De veroordeelde is bij onherroepelijk geworden arrest van de enkelvoudige strafkamer van het gerechtshof Arnhem-Leeuwarden, zittingsplaats Zwolle, van 7 maart 2025, op tegenspraak veroordeeld tot onder meer een taakstraf voor de duur van 30 uren. Daarbij is bepaald dat, voor het geval de veroordeelde de taakstraf niet naar behoren verricht, vervangende hechtenis zal worden toegepast voor de duur 15 dagen. Uit de stukken is gebleken dat de veroordeelde de taakstraf in zijn geheel niet heeft verricht. Het resterende aantal uren van deze taakstraf bedraagt derhalve 30 uren, te vervangen door 15 dagen hechtenis.

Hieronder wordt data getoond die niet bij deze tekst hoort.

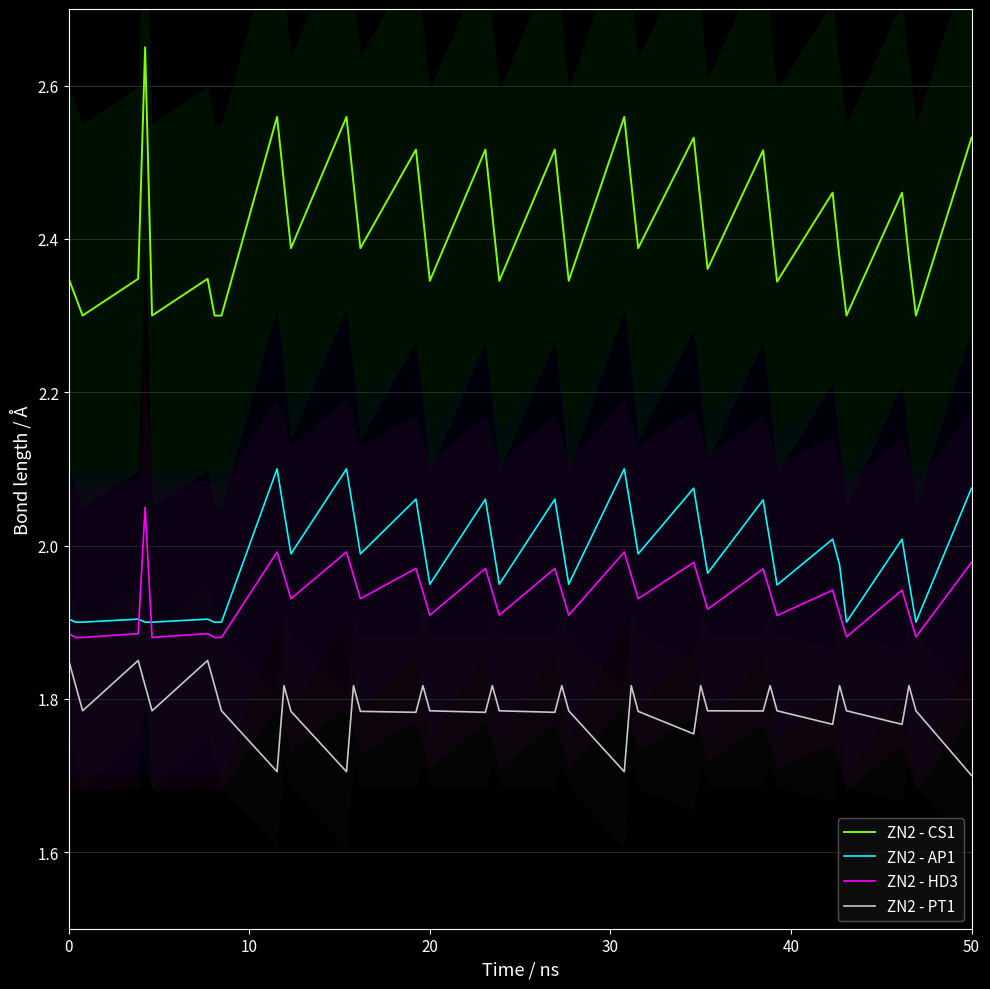

What is the minimum value for ZN2 - PT1?

1.7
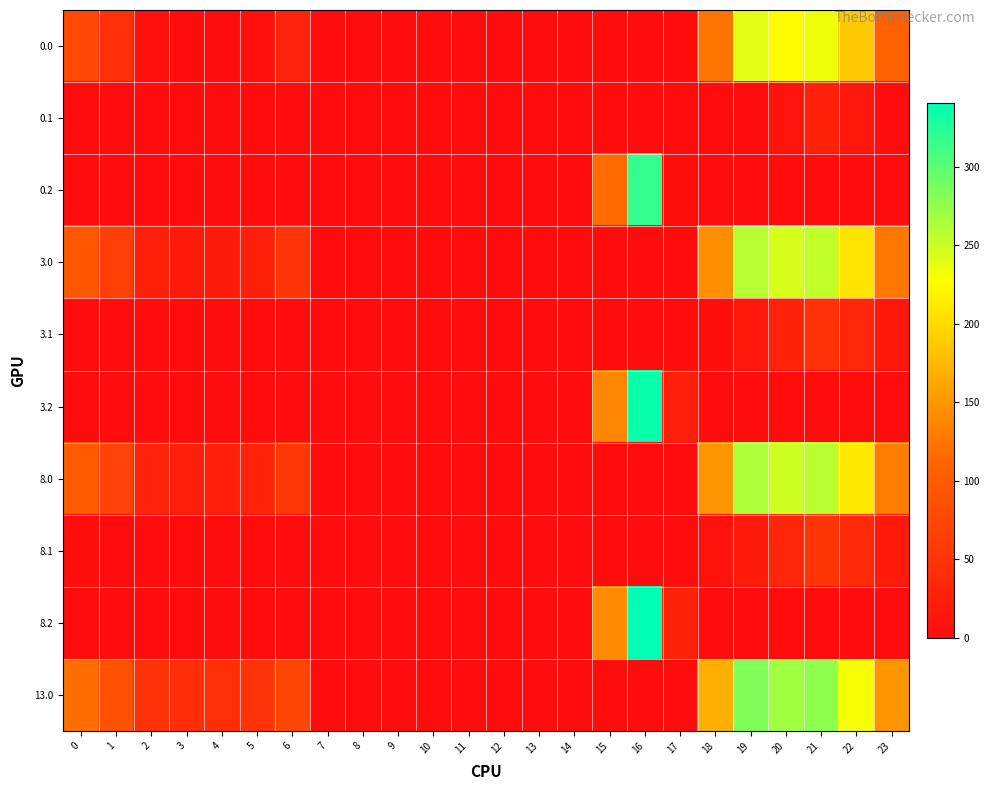

What is the difference between the highest and lowest values at 3?

42.4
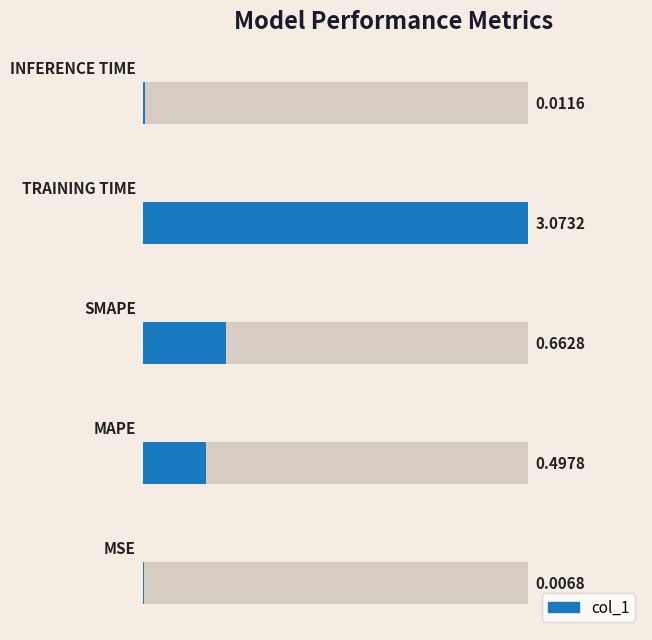

What is the sum of all values?

4.3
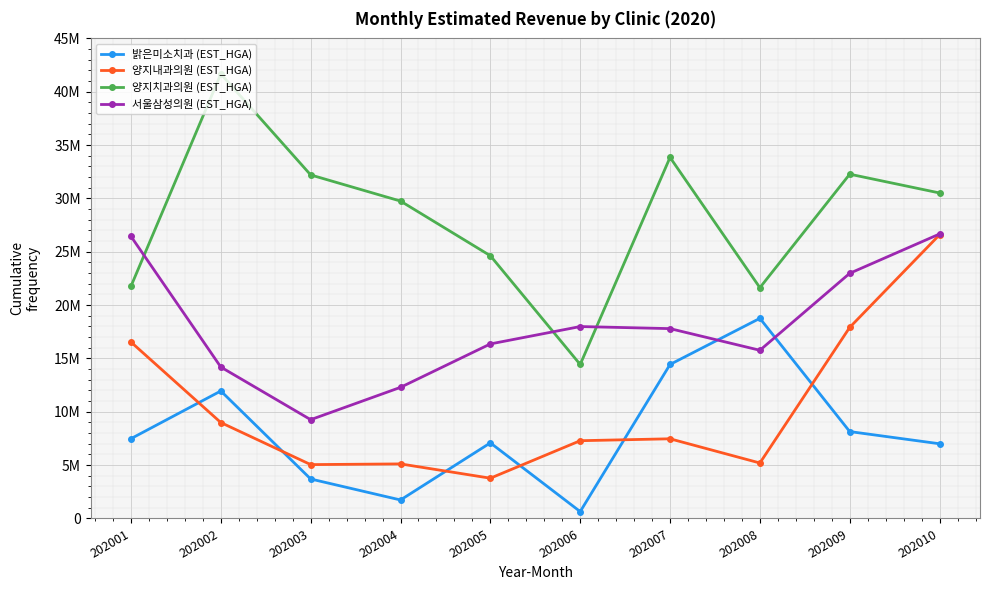

Which has a higher value, 202007 or 202009?

202007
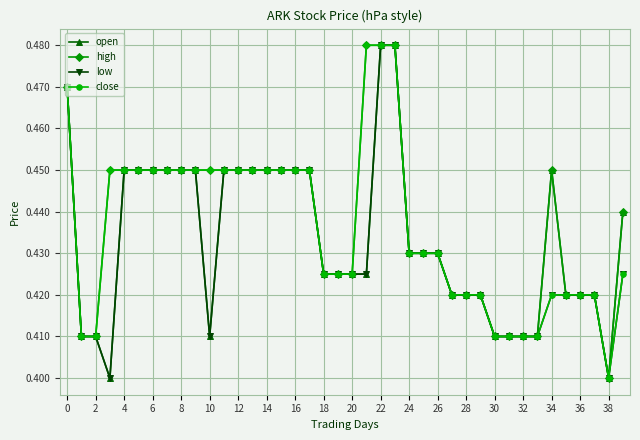

What are all the series names shown in the legend?

open, high, low, close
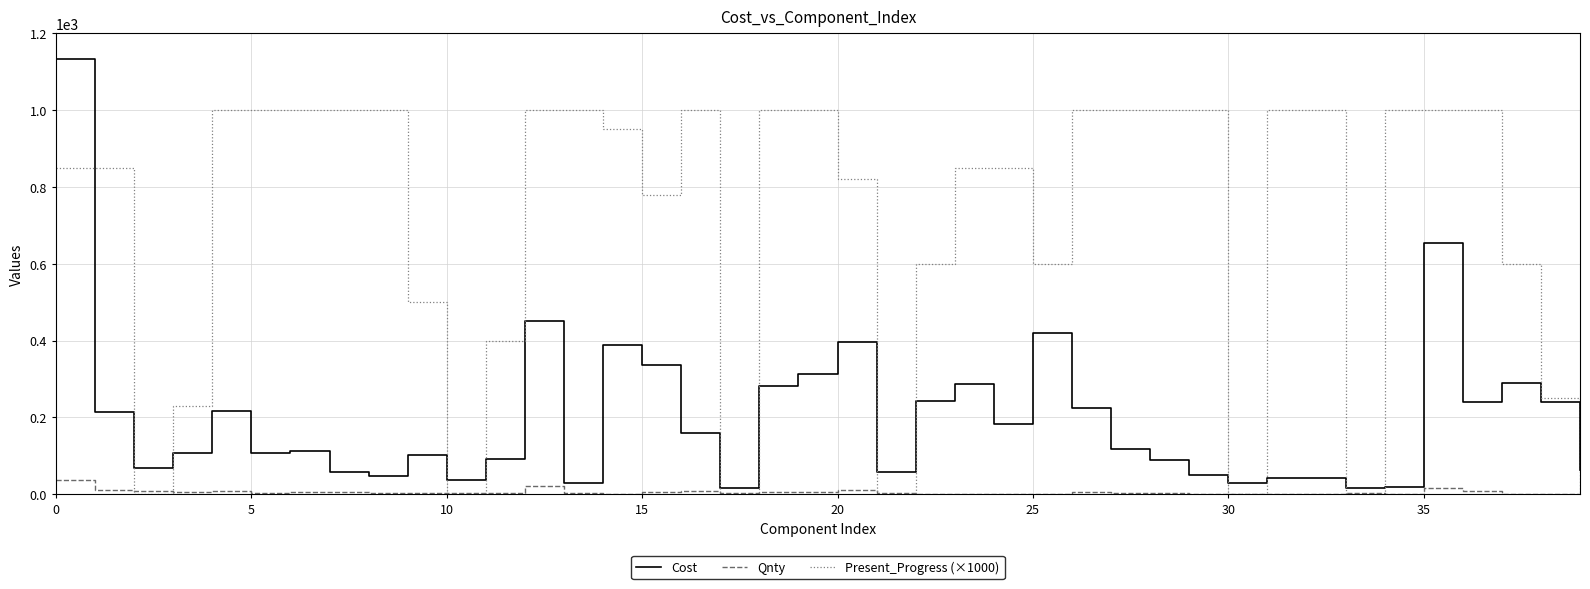

Does the chart have visible grid lines?

Yes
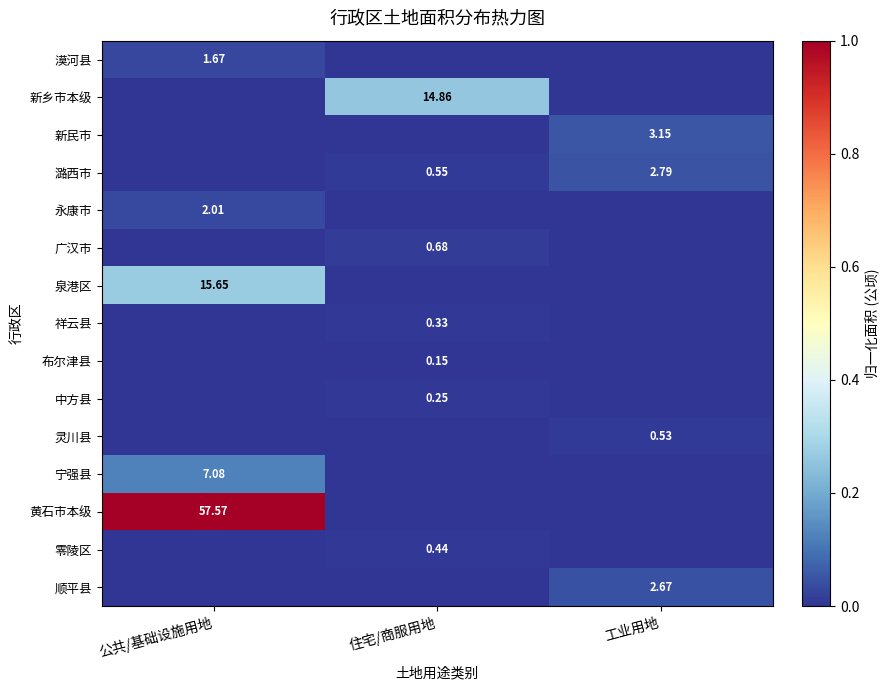

The 新乡市本级 series shows 0.1 at 公共/基础设施用地. True or false?

False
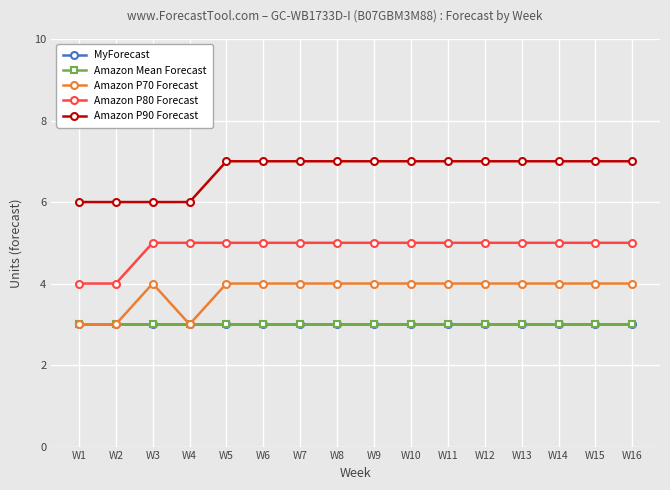

What is the maximum value for Amazon P90 Forecast?

7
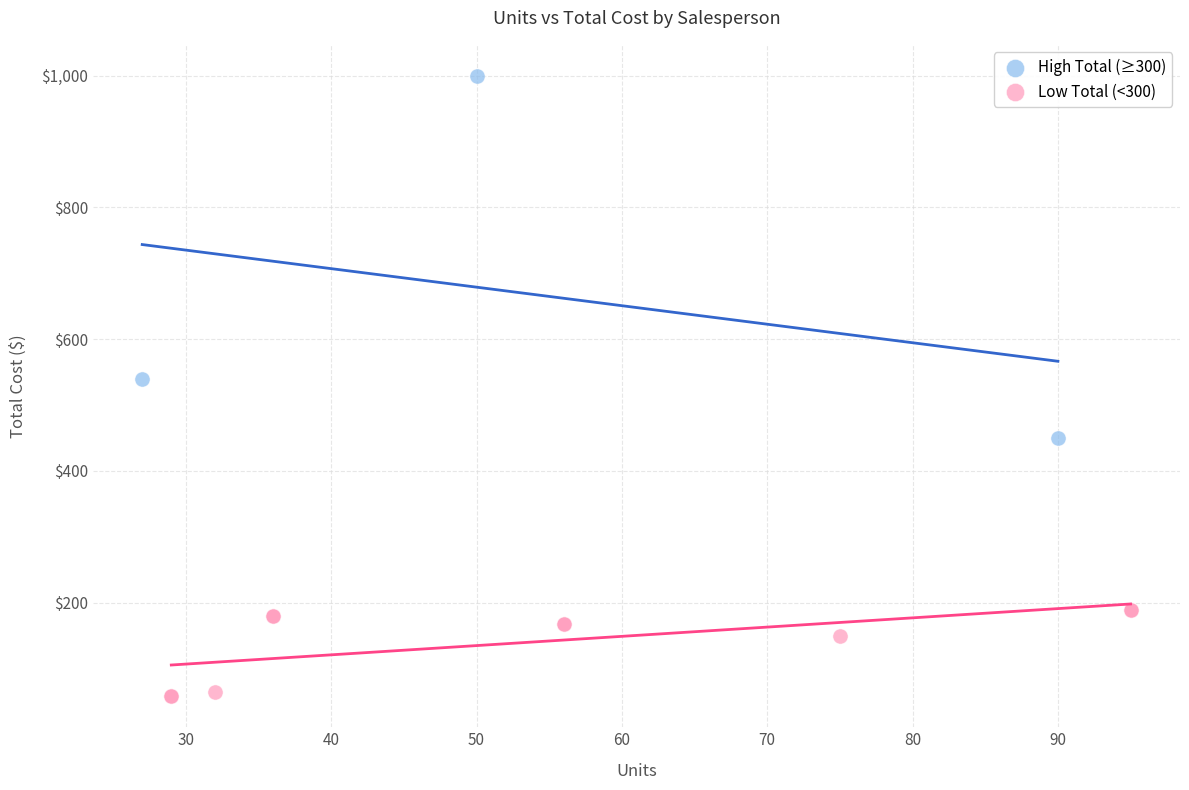

Which series contains the highest Y value?

High Total (≥300)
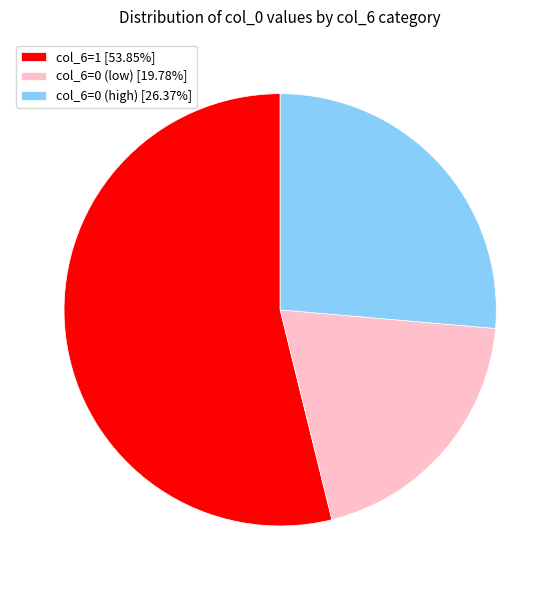

Does col_6=1 [53.85%] account for over 50% of the chart?

Yes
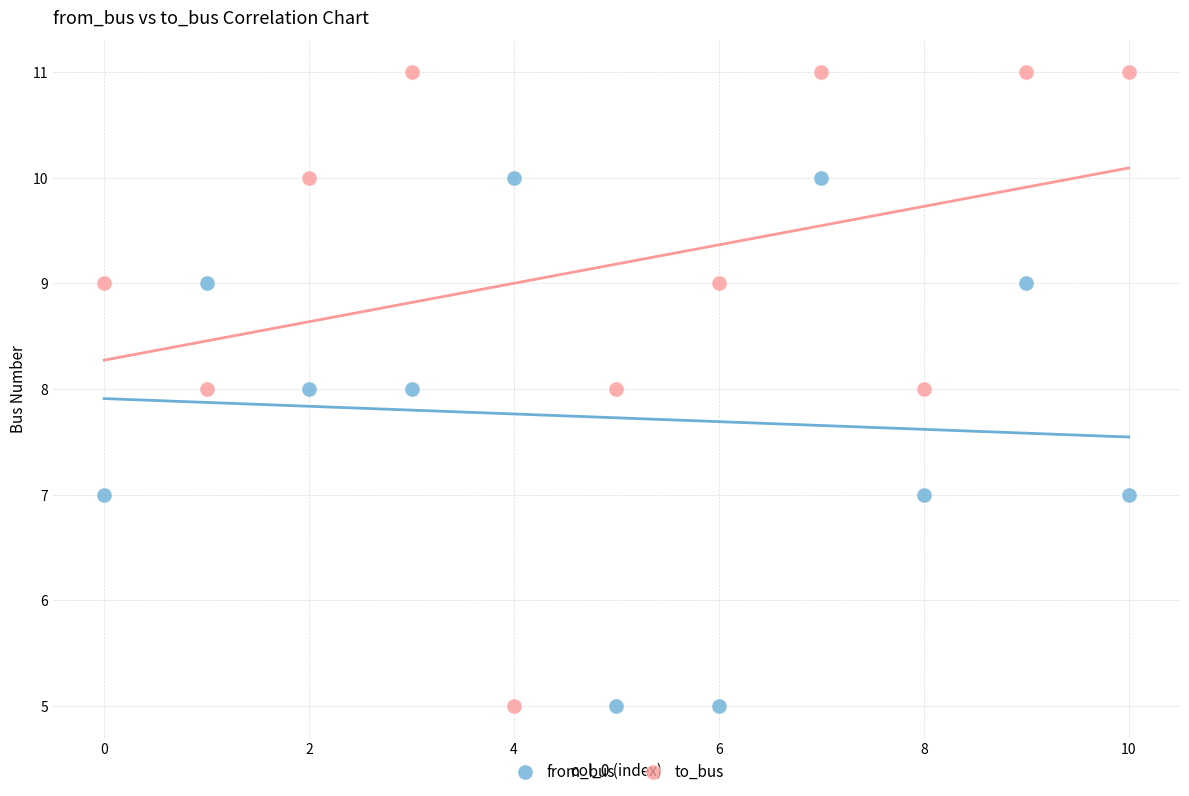

Which series reaches the maximum Y coordinate?

to_bus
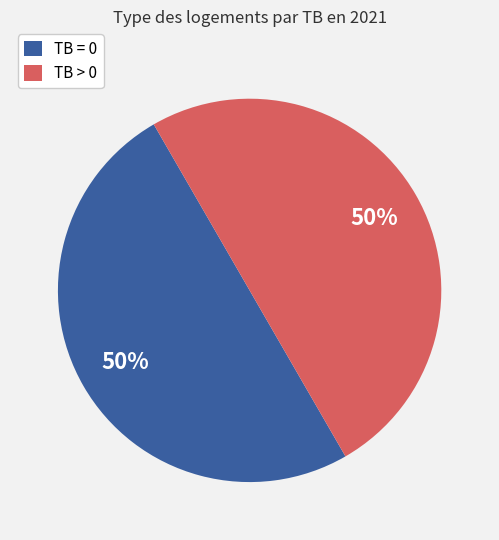

Count the number of slices in the pie.

2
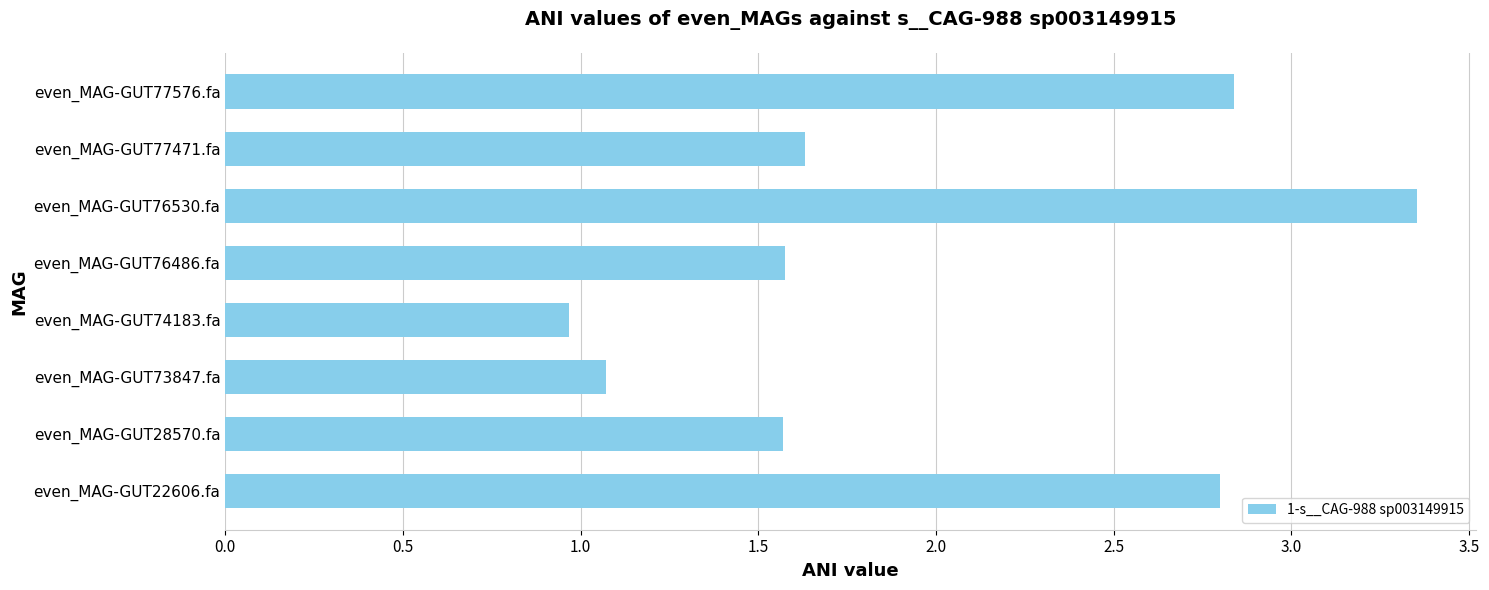

What is the smallest value displayed?

1.0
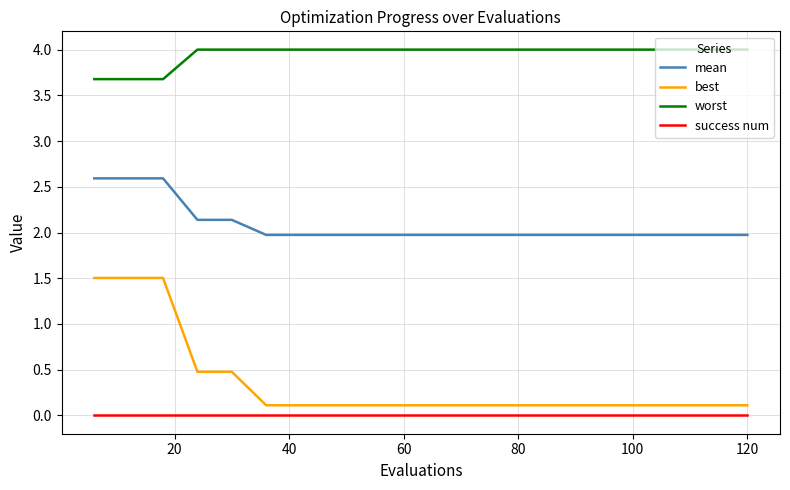

True or false: success num and mean cross at least once.

False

De politierechter overweegt als volgt. De politierechter ziet geen aanleiding om te twijfelen aan de juistheid en betrouwbaarheid van het reclasseringsadvies en wijst daarom het verzoek tot aanhouding af. Veroordeelde heeft al een kans gekregen, nu aan hem geen (deels) onvoorwaardelijke gevangenisstraf, zoals in eerste aanleg wél aan hem was opgelegd, maar een voorwaardelijke gevangenisstraf en een taakstraf is opgelegd door het gerechtshof. Veroordeelde heeft deze kans tot het uitvoeren van de taakstraf niet aangegrepen. Uit het reclasseringsadvies volgt dat veroordeelde tijdens het intakegesprek heeft aangegeven dat hij zich vanwege lichamelijke klachten niet in staat achtte om een taakstraf uit te voeren. Aan veroordeelde zijn vervolgens verschillende opties voorgelegd, om de taakstraf alsnog uit te kunnen voeren. Veroordeelde bleef bij het standpunt dat hij niet in staat was om ergens naartoe te gaan, ongeacht de nabijheid van de werkplek. De reclassering heeft veroordeelde vervolgens bedenktijd gegeven, maar ook na deze bedenktijd bleef veroordeelde bij zijn standpunt. Het is geheel en al aan veroordeelde zelf te wijten dat de taakstraf als mislukt is teruggestuurd naar de officier van justitie. Hij heeft hier bovendien – zo volgt uit het reclasseringsrapport – na de bedenktijd zelf toe verzocht. Tijdens de bespreking van het verloop van de taakstraf ter raadkamerzitting raakte veroordeelde zeer gefrustreerd, waarna hij zich op grensoverschrijdende wijze heeft uitgelaten jegens de aanwezigen en vervolgens de zaal heeft verlaten. Nog daargelaten dat de terugmelding van de reclassering al geen enkele ruimte laat voor een herkansing tot het verrichten van de taakstraf, heeft veroordeelde met zijn gedrag vandaag ter zitting nog eens onderstreept dat een eventuele herkansing tot het verrichten van de taakstraf tot mislukken gedoemd is.
Verder is naar het oordeel van de politierechter niet gebleken van omstandigheden die in de weg zouden staan aan het ondergaan van de vervangende hechtenis. De politierechter is daarom van oordeel dat de beslissing van de officier van justitie om de vervangende hechtenis ten uitvoer te leggen niet gewijzigd hoeft te worden. Het bezwaarschrift wordt ongegrond verklaard.

5.De beslissing

De politierechter:
-
wijsthet verzoek tot aanhouding
af;
- verklaart het bezwaarschrift
ongegrond.
Deze beslissing is genomen door mr. B.W.M. Hendriks, politierechter, in tegenwoordigheid van E. Bauhuis, griffier, en in het openbaar uitgesproken op 3 september 2025.